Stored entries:
__________
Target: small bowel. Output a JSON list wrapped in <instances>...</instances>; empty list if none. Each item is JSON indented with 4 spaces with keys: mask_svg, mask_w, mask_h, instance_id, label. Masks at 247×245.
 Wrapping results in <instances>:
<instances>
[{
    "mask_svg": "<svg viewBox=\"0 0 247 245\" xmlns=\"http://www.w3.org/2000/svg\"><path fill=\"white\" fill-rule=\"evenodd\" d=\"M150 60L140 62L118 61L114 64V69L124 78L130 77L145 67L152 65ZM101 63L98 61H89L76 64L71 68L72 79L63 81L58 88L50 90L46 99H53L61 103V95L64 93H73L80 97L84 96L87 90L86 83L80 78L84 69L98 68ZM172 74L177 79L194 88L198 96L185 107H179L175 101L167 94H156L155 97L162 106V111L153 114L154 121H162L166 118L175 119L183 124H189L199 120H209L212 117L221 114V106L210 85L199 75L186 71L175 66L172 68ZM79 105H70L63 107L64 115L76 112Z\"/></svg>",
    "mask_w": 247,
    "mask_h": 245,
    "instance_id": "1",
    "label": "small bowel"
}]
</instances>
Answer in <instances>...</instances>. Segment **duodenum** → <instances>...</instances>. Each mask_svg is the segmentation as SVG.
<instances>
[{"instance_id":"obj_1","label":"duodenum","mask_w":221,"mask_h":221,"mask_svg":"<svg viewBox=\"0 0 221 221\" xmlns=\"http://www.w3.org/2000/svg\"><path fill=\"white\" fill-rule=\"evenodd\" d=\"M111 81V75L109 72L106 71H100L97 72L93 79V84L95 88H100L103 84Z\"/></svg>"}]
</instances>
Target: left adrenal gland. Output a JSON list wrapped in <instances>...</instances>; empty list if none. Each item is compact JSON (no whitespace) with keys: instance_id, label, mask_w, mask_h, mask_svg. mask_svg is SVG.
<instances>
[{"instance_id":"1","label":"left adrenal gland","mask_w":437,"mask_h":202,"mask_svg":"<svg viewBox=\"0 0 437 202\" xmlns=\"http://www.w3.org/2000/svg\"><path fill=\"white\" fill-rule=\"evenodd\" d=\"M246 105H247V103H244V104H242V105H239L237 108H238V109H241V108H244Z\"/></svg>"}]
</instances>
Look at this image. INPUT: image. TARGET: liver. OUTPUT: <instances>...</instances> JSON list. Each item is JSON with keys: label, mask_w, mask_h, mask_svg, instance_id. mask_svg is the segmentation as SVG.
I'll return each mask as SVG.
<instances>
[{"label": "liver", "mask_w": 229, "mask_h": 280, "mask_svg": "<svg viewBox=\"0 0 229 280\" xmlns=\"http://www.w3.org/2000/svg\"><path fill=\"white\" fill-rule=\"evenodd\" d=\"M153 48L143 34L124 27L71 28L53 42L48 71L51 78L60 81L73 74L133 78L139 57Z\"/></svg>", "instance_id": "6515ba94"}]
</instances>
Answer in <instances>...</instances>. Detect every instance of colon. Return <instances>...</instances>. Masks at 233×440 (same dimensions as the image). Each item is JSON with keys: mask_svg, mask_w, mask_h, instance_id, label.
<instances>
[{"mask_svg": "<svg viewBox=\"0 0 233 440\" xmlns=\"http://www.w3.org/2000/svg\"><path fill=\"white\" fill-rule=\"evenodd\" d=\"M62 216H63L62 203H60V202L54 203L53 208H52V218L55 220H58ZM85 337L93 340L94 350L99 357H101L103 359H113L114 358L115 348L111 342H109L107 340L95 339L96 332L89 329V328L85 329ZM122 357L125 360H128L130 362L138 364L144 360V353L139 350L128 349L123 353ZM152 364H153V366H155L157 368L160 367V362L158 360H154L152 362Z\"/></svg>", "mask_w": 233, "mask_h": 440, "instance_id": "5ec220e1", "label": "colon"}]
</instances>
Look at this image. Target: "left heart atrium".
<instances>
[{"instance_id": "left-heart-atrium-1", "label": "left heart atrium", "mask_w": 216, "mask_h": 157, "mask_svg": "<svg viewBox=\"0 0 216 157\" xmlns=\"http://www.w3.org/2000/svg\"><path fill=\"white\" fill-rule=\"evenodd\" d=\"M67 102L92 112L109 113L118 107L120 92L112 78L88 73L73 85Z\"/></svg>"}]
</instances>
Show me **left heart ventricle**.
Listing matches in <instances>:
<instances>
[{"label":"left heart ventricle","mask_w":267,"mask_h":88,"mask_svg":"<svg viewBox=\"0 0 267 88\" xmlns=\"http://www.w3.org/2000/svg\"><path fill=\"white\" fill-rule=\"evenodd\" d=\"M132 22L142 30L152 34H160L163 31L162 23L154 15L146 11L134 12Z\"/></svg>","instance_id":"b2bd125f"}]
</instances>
__________
- YOUR OBJECTIVE
Pull out every line of the rows above that contains the string "with".

- SOLVED PROBLEM
Target: small bowel. Output a JSON list wrapped in <instances>...</instances>; empty list if none. Each item is JSON indented with 4 spaces with keys: mask_svg, mask_w, mask_h, instance_id, label. Masks at 247×245.
Target: left adrenal gland. Output a JSON list wrapped in <instances>...</instances>; empty list if none. Each item is compact JSON (no whitespace) with keys: instance_id, label, mask_w, mask_h, mask_svg. mask_svg is SVG.
Look at this image. INPUT: image. TARGET: liver. OUTPUT: <instances>...</instances> JSON list. Each item is JSON with keys: label, mask_w, mask_h, mask_svg, instance_id. mask_svg is the segmentation as SVG.
Answer in <instances>...</instances>. Detect every instance of colon. Return <instances>...</instances>. Masks at 233×440 (same dimensions as the image). Each item is JSON with keys: mask_svg, mask_w, mask_h, instance_id, label.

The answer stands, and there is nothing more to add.